--- Data for the task ---

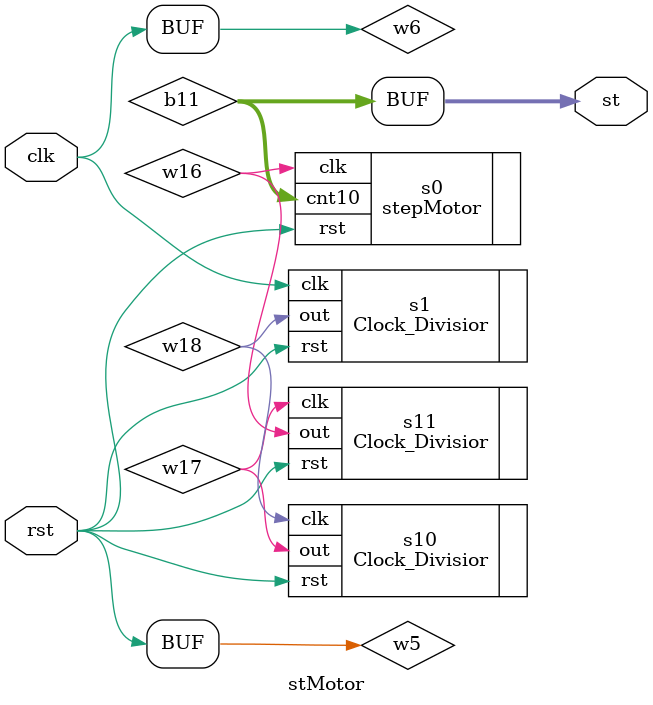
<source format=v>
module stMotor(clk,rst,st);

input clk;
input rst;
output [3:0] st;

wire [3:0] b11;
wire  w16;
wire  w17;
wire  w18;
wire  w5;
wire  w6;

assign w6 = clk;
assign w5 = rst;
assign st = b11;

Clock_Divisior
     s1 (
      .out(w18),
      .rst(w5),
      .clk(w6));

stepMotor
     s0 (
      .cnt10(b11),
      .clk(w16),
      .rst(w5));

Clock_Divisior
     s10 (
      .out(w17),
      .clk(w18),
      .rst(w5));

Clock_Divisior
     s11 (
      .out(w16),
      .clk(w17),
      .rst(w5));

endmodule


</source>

---
--- Data for the task ---

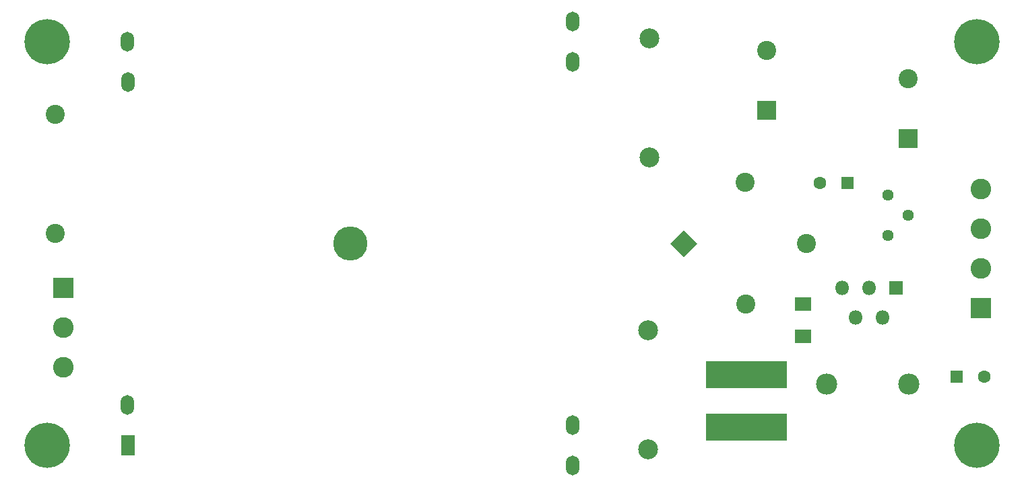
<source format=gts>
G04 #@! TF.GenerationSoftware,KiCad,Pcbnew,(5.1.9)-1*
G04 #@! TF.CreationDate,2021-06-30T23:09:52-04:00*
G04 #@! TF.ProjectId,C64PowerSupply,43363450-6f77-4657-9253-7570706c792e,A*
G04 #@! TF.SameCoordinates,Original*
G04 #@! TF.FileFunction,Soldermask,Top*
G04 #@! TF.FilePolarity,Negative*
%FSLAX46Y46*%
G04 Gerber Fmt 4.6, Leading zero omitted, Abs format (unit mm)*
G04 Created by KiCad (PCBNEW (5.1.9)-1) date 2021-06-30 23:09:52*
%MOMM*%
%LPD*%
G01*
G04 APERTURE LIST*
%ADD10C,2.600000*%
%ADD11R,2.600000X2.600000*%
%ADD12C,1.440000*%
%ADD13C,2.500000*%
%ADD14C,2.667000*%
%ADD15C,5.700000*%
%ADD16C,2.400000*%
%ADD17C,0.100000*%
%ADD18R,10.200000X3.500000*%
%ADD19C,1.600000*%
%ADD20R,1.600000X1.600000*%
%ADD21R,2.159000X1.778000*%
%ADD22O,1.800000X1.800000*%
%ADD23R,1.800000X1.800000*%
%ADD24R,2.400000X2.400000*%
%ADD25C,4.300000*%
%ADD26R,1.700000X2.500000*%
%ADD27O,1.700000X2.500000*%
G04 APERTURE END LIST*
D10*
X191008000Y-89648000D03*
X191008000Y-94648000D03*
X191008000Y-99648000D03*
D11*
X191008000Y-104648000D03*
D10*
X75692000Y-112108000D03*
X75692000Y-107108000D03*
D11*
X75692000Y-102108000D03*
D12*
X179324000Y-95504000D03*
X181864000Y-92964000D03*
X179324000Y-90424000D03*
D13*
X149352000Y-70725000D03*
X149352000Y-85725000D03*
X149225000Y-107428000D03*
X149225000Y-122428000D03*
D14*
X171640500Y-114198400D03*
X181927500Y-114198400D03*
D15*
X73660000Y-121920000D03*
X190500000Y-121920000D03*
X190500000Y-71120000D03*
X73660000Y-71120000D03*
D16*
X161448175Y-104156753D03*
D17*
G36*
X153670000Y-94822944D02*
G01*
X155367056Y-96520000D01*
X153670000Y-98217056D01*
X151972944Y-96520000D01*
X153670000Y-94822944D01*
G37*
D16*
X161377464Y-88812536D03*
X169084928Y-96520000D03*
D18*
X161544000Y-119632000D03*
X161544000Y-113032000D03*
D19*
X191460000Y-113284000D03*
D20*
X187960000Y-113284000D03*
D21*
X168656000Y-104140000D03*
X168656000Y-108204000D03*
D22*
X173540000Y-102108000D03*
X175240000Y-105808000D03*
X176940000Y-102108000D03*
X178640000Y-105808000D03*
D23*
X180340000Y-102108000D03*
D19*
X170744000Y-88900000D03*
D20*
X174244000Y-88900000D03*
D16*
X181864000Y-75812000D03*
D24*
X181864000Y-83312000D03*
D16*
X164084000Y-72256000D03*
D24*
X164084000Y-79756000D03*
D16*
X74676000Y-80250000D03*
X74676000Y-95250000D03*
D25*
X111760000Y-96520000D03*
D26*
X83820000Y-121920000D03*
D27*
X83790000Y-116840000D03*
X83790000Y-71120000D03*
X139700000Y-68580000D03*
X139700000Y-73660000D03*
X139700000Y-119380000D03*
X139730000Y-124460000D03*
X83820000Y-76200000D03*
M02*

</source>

---

_Your instructions_
Give the count of lines in the listing where the word "format" occurs, with no further words.

_Problem solution_
3